>> START Information given
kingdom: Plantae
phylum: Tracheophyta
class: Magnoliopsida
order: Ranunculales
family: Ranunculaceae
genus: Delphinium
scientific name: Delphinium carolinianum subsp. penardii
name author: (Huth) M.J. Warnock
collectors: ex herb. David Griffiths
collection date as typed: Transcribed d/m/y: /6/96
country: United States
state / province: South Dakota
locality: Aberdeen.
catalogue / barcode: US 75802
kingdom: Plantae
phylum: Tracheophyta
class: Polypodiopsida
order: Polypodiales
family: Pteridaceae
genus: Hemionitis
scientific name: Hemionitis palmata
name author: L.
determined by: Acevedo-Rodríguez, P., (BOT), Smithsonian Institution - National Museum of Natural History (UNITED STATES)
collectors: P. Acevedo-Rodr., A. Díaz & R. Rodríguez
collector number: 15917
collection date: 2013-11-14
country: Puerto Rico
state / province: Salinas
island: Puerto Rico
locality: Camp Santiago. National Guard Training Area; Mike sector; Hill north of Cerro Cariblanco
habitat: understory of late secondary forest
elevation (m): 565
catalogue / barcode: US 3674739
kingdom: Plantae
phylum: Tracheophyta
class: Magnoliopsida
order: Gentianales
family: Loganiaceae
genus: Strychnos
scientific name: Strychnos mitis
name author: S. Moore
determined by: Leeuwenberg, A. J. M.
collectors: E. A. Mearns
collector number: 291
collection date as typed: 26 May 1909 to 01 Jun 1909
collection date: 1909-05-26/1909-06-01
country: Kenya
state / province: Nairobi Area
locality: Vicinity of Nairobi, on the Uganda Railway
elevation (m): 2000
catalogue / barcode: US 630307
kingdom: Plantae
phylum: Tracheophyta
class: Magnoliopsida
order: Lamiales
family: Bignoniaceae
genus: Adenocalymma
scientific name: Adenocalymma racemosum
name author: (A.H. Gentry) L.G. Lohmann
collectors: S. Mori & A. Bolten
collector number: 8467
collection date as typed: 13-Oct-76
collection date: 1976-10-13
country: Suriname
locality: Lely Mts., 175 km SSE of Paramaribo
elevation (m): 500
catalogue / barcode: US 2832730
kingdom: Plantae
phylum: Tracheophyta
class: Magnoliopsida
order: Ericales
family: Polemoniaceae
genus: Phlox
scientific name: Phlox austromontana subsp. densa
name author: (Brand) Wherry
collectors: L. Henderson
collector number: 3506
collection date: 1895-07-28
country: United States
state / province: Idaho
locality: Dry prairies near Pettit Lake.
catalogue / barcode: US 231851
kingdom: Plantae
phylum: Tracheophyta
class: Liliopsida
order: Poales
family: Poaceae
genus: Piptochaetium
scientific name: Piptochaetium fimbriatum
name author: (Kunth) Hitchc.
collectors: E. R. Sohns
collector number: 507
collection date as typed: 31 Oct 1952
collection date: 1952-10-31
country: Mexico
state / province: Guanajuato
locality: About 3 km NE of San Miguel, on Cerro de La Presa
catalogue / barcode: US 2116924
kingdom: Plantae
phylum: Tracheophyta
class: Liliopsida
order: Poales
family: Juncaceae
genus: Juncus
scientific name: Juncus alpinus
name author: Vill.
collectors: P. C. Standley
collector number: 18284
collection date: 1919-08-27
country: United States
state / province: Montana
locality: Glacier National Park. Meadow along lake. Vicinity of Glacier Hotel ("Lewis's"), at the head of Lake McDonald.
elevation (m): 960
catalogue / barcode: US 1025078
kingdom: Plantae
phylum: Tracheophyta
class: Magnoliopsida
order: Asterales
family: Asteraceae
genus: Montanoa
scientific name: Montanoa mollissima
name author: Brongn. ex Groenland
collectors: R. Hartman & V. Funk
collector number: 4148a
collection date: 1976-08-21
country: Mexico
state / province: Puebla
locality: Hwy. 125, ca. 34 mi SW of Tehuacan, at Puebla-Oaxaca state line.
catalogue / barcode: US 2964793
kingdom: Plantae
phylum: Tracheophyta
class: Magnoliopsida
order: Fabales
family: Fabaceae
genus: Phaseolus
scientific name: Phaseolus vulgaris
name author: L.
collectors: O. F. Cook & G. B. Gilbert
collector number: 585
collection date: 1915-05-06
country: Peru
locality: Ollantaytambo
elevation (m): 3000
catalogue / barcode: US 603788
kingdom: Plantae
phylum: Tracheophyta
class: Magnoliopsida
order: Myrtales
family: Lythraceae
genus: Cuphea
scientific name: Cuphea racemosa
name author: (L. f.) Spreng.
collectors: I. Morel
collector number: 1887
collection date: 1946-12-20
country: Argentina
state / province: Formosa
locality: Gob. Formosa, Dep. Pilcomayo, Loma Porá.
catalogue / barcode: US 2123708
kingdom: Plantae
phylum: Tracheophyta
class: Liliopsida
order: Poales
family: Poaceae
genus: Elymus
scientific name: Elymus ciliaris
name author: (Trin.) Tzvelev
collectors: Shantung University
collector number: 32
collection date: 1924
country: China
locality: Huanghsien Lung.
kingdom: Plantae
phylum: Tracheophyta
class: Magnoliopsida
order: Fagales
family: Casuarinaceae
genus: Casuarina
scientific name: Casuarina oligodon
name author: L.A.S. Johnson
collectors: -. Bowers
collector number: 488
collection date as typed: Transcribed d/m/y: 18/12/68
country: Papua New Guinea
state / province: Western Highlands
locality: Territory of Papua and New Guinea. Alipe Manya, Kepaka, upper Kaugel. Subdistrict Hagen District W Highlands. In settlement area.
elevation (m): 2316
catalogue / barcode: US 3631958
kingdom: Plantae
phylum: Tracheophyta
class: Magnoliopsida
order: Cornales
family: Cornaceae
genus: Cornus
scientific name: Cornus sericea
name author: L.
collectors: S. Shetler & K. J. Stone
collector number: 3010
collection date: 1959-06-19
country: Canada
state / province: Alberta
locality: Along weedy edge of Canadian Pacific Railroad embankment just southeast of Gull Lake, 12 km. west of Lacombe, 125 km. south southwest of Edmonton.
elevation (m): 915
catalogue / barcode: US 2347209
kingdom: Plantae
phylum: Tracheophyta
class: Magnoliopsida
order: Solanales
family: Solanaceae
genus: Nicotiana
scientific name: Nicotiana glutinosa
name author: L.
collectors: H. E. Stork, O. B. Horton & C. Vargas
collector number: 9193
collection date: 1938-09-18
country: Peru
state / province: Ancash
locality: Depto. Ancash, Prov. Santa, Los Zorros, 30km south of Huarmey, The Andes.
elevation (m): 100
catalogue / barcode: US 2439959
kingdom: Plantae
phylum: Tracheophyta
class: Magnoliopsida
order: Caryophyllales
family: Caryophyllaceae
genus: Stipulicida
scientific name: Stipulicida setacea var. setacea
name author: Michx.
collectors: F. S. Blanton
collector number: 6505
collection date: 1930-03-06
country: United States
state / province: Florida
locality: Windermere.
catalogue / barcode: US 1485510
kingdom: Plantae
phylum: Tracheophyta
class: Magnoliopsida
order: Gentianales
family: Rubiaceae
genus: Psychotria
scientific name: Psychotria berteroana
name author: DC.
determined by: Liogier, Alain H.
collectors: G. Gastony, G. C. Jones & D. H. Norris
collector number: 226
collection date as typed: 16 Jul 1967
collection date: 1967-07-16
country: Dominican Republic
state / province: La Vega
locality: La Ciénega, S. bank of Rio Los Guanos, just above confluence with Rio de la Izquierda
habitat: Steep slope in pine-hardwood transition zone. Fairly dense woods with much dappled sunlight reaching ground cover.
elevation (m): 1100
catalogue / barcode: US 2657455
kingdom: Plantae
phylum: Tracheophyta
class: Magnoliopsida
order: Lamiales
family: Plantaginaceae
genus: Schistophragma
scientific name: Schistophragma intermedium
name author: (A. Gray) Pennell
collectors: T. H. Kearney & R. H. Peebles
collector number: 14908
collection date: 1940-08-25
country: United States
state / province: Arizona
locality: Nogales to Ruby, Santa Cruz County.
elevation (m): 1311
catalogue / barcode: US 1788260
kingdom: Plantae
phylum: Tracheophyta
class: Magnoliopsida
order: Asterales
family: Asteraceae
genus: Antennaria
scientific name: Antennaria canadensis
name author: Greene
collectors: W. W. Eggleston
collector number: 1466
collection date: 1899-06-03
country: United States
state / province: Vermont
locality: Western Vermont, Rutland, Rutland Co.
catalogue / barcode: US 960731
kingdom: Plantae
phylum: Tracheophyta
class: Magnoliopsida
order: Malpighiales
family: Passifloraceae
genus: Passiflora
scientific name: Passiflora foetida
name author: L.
>> END Information given
Can you express the material from the line containing "collection date: 1899-06-03" through its end as a two-column CSV headed field and value? Give one row per entry, put each item in its own quoted field, and turn any line breaks into spaces.

field,value
"collection date:","1899-06-03"
"country:","United States"
"state / province:","Vermont"
"locality:","Western Vermont, Rutland, Rutland Co."
"catalogue / barcode:","US 960731"
"kingdom:","Plantae"
"phylum:","Tracheophyta"
"class:","Magnoliopsida"
"order:","Malpighiales"
"family:","Passifloraceae"
"genus:","Passiflora"
"scientific name:","Passiflora foetida"
"name author:","L."